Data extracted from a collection
================

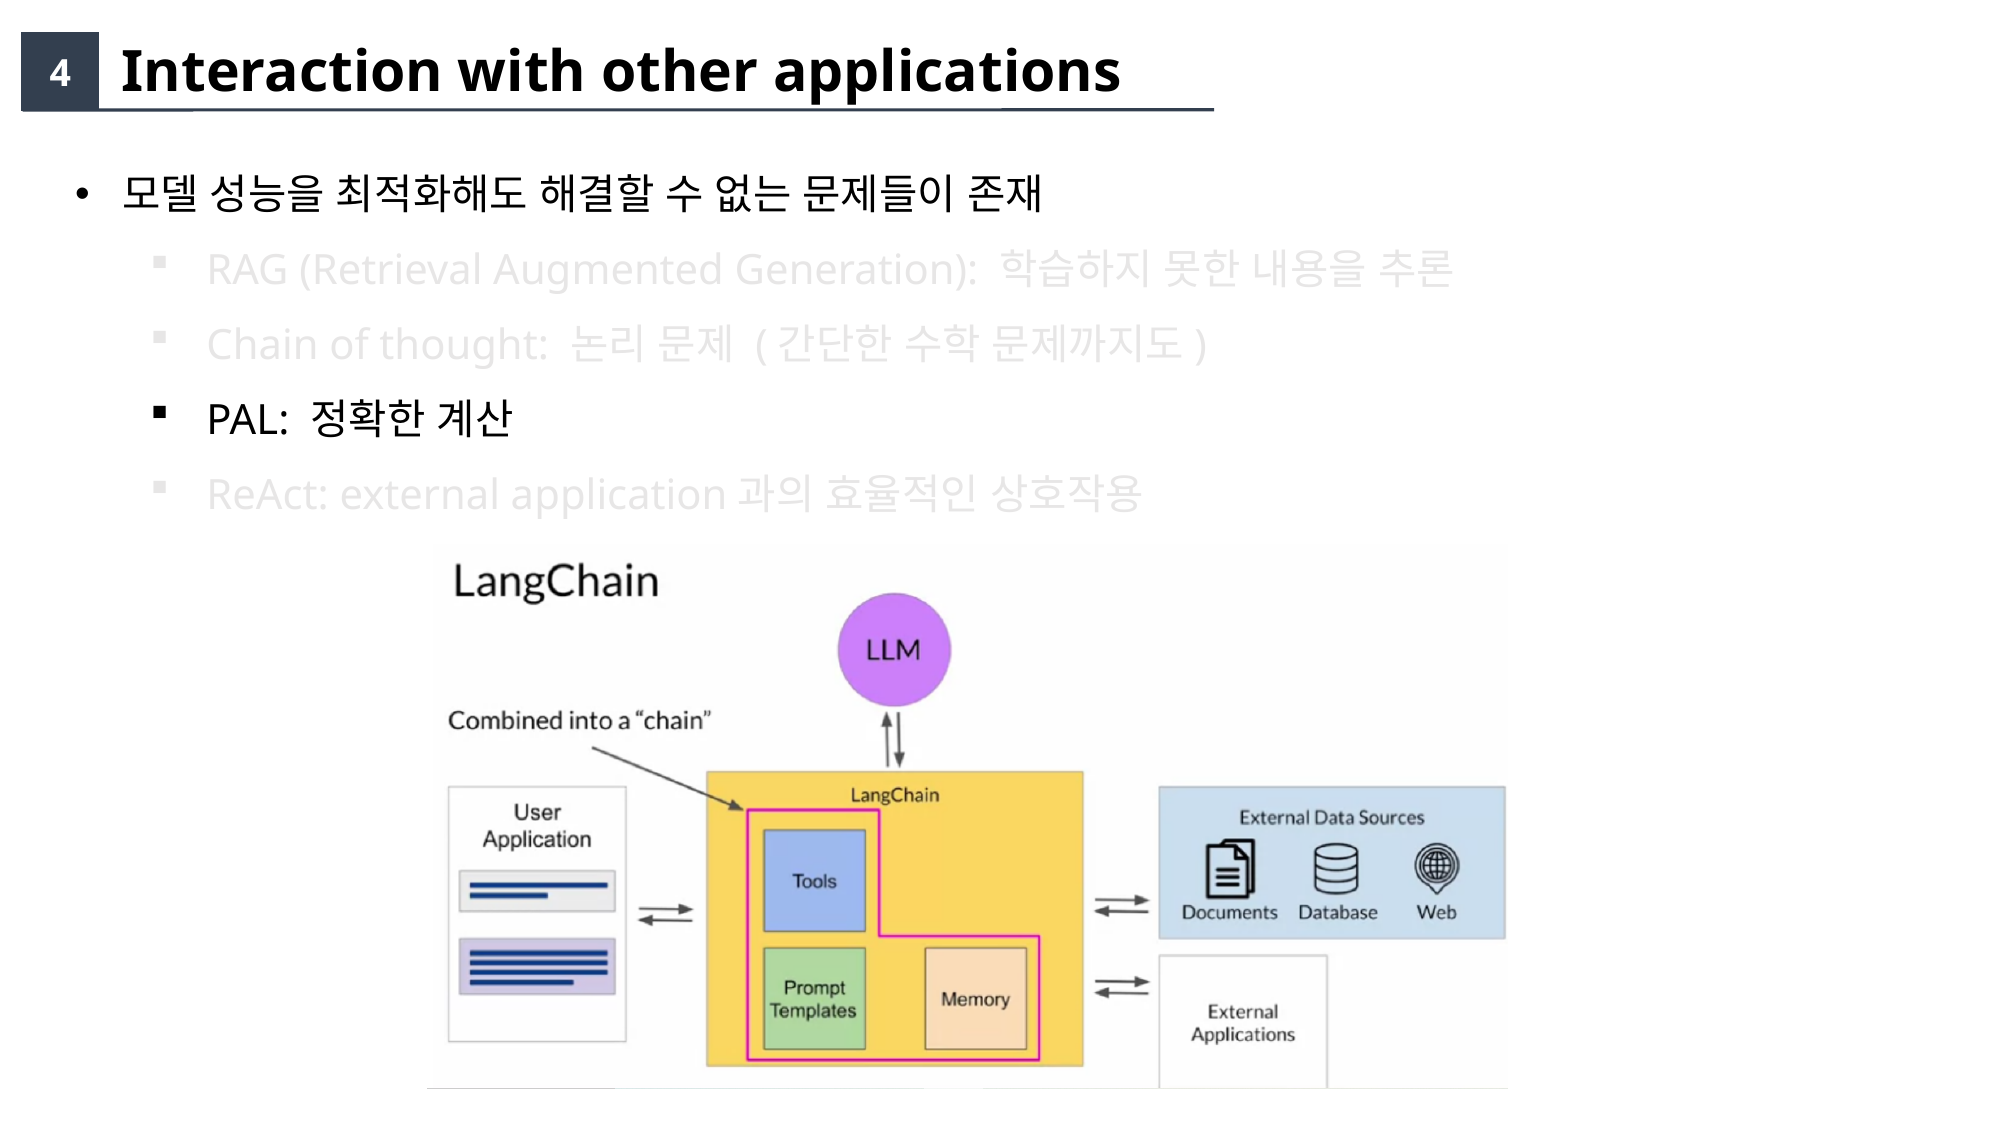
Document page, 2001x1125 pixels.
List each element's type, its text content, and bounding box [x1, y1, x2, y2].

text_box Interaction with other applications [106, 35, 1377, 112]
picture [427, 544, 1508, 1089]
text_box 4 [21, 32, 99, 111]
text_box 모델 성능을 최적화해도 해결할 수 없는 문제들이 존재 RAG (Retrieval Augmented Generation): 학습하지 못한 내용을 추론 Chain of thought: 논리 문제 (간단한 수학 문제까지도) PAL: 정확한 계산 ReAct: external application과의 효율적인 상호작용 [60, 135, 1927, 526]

================

• **WHAT IS NEEDED**: Word for word, repeat the data above with the pictures left out.

• **ANSWER SECTION**:
Document page, 2001x1125 pixels.
List each element's type, its text content, and bounding box [x1, y1, x2, y2].

text_box Interaction with other applications [106, 35, 1377, 112]
picture [427, 544, 1508, 1089]
text_box 4 [21, 32, 99, 111]
text_box 모델 성능을 최적화해도 해결할 수 없는 문제들이 존재 RAG (Retrieval Augmented Generation): 학습하지 못한 내용을 추론 Chain of thought: 논리 문제 (간단한 수학 문제까지도) PAL: 정확한 계산 ReAct: external application과의 효율적인 상호작용 [60, 135, 1927, 526]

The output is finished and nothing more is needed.